Now our internet is under full control of the US government and it’s whim for censorship with the recent pass of the law allowing the removal of DNS records for any website they see fit. You cannot without a reasonable amount of doubt believe that this law was “planned” to be passed just a few days prior to Wikileaks well broadcasted release date of damaging documents?

You know how it starts, remove the freedoms using fear of “insert era-specific terror or threat here” and justify removal of privacy rights. Spy, tap, fib on our neighbor. There is another state that was brought into existence in just this manner. And the “measures taken to be able to deal with the threat on domestic soil” is always misused.

Seriously, there’s no tinfoil hat talk here. This is history. This is well documented tactics that governments use to control. We need to be very careful we do not become what we despise.

Apparently about half of the wikileaks information is unclassifed, most of the rest is ‘confidential’, a small amount is ‘secret’ and none of it is ‘top secret’. There was a report recently on CBC saying that hundreds of thousands of Americans, both in government and in the private sector, have access to ‘secret’ and above. I wouldn’t be surprised if quite a few of them are low level people (eg ‘privates’).

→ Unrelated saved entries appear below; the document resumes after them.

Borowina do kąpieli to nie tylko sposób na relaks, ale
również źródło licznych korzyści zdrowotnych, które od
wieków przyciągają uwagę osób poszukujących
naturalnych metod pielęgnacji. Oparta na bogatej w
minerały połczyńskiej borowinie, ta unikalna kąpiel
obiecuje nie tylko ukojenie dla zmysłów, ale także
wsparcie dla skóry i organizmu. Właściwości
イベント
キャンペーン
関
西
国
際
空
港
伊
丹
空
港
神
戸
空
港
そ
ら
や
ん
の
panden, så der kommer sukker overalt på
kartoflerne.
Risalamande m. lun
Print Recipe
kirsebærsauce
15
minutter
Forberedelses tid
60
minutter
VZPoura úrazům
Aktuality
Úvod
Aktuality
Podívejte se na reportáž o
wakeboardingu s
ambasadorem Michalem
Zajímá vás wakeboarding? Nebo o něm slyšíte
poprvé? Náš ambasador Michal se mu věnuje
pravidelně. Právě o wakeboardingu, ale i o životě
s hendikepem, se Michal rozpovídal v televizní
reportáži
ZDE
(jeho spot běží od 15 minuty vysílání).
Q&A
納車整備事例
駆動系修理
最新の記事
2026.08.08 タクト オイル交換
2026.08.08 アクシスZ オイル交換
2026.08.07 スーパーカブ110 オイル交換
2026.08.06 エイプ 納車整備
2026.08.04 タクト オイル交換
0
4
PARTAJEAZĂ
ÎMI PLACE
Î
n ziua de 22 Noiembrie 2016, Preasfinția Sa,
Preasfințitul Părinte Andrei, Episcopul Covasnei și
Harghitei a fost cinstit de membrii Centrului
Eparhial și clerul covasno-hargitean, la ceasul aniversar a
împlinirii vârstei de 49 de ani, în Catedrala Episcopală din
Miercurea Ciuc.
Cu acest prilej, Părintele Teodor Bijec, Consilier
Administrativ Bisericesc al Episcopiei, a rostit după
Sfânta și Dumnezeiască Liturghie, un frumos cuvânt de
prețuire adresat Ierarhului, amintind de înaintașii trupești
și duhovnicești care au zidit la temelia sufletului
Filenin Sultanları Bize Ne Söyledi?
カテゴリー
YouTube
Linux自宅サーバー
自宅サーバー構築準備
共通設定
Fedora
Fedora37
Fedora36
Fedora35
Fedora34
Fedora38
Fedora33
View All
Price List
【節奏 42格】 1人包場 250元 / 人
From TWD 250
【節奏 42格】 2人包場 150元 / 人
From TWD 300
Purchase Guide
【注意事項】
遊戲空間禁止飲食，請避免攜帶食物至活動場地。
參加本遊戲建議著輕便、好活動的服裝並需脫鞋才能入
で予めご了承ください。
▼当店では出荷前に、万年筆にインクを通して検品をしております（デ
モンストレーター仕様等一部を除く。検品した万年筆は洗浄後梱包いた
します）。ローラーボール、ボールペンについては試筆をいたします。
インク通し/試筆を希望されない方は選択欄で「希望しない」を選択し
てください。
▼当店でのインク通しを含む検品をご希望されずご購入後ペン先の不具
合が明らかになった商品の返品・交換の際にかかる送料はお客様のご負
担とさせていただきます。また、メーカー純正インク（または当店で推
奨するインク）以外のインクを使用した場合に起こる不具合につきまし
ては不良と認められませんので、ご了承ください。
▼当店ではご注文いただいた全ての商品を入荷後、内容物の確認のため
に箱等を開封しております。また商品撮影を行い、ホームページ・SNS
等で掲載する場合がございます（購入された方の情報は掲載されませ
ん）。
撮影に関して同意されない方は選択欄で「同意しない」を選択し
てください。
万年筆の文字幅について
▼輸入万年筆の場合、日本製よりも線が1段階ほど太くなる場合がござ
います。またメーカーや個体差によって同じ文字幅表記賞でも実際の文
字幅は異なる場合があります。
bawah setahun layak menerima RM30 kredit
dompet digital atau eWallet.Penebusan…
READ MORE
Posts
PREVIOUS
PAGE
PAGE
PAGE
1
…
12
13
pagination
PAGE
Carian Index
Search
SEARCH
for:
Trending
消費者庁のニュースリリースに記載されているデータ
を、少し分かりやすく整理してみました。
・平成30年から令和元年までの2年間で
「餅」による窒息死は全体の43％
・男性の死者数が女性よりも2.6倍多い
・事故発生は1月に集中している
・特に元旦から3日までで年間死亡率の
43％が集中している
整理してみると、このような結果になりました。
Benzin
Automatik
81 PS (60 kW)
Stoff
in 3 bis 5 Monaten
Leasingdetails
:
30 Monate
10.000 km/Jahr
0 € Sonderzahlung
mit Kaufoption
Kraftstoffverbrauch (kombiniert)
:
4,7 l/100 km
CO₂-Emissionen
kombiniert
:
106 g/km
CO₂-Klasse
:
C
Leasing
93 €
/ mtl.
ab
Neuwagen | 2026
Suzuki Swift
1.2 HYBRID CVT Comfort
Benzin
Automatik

I don’t recall reading any news reports that suggest that the information in question reveals anything that would compromise our forces in Afghanistan; even leaving aside that our military is apparently more secretive than the US and UK forces.

By my reading of the evolving story the leaks seem to mostly cause embarrassment to some politicians and provide insights about how the US views many other countries, including its friends.